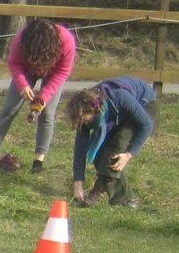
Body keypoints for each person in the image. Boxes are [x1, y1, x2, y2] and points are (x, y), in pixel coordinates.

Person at [0, 18, 78, 174]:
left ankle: (38, 161)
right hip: (26, 69)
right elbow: (14, 62)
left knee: (47, 112)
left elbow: (62, 72)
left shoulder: (67, 42)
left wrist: (43, 97)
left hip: (53, 72)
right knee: (10, 108)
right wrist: (22, 85)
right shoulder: (21, 38)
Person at [66, 77, 156, 209]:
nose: (83, 124)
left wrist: (129, 154)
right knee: (99, 154)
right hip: (121, 113)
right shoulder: (85, 115)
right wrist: (77, 183)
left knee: (115, 149)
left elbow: (146, 125)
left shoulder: (118, 97)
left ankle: (95, 193)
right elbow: (80, 149)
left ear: (92, 110)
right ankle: (126, 199)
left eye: (84, 120)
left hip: (145, 105)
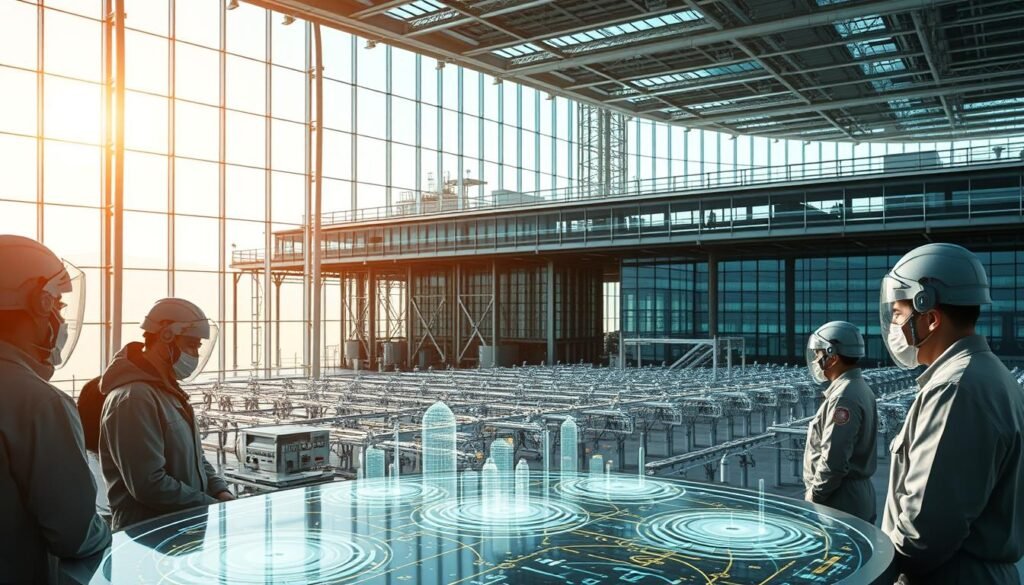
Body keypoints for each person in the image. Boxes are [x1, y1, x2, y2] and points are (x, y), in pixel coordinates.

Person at [880, 242, 1024, 584]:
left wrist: (878, 573)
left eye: (899, 314)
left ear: (930, 317)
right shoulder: (986, 374)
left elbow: (925, 532)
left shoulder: (956, 388)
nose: (895, 325)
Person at [0, 235, 111, 582]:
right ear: (40, 302)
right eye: (59, 305)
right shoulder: (39, 403)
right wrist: (109, 532)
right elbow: (73, 535)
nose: (61, 318)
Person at [99, 298, 234, 531]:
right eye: (191, 345)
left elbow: (196, 458)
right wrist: (210, 506)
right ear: (166, 337)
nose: (195, 355)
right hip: (149, 536)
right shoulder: (134, 399)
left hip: (180, 527)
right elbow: (149, 484)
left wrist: (219, 490)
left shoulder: (167, 393)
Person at [802, 321, 878, 523]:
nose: (817, 360)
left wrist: (814, 496)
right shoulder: (858, 387)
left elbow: (834, 460)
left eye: (819, 354)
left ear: (832, 356)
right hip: (853, 496)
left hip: (839, 501)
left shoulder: (843, 397)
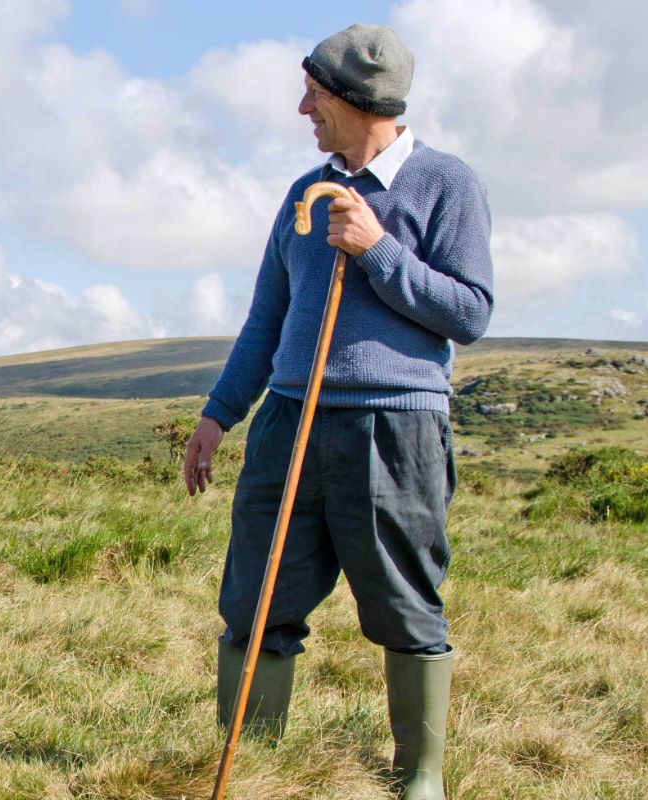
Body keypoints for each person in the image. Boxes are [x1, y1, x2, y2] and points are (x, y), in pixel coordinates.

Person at [181, 24, 493, 800]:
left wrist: (378, 248)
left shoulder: (447, 184)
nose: (301, 110)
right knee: (255, 599)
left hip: (394, 428)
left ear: (356, 101)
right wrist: (221, 413)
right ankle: (251, 765)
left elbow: (471, 311)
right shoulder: (301, 193)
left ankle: (419, 778)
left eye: (314, 96)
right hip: (291, 421)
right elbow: (268, 317)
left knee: (402, 602)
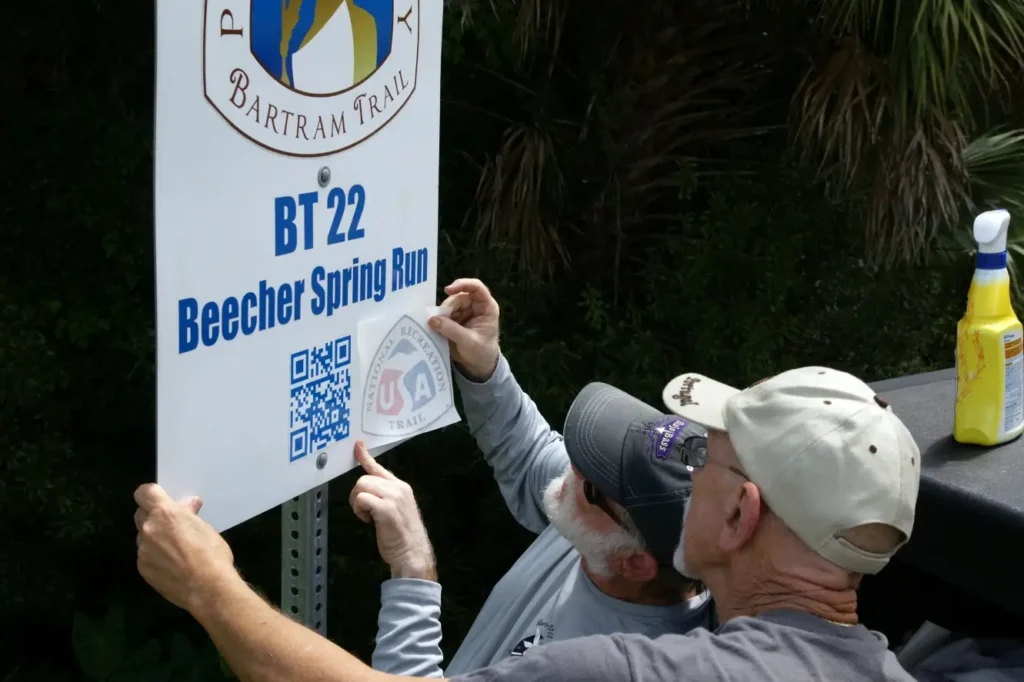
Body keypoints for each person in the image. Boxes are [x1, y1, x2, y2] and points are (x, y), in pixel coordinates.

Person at [135, 356, 922, 682]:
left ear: (741, 513)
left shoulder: (624, 668)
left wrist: (208, 584)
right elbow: (544, 466)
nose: (690, 461)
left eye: (707, 456)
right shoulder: (887, 668)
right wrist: (486, 365)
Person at [353, 279, 711, 676]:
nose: (574, 468)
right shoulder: (611, 534)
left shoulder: (613, 666)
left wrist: (413, 568)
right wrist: (485, 367)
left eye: (593, 483)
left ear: (633, 562)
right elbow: (530, 455)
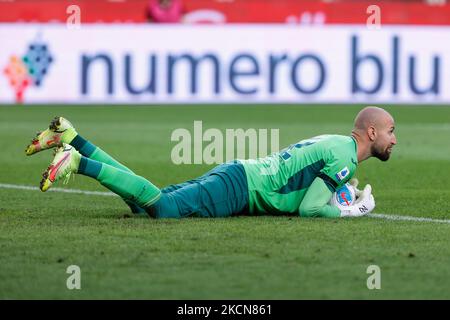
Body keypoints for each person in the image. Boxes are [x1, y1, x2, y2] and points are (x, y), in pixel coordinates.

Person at [25, 106, 396, 219]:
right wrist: (350, 211)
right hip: (243, 188)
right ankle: (78, 161)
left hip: (241, 174)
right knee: (163, 209)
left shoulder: (336, 143)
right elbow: (310, 208)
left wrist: (336, 193)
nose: (395, 139)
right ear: (373, 133)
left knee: (145, 204)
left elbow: (307, 187)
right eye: (391, 131)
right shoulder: (346, 158)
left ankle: (73, 138)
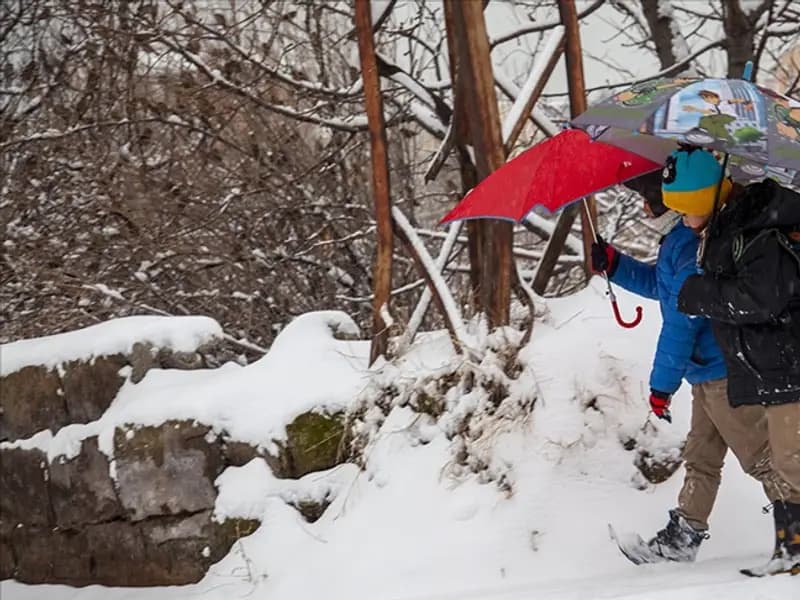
----------------------------------------
WORK TO BE COMPLETED :: Give again exactly, and only, the lines above starting at the one with "right knee: (99, 154)" and ending at the one with "right ankle: (126, 199)".

ANSWER SECTION ::
right knee: (99, 154)
right hip: (121, 113)
right shoulder: (85, 115)
right wrist: (77, 183)
left knee: (115, 149)
left elbow: (146, 125)
left shoulder: (118, 97)
left ankle: (95, 193)
right elbow: (80, 149)
left ear: (92, 110)
right ankle: (126, 199)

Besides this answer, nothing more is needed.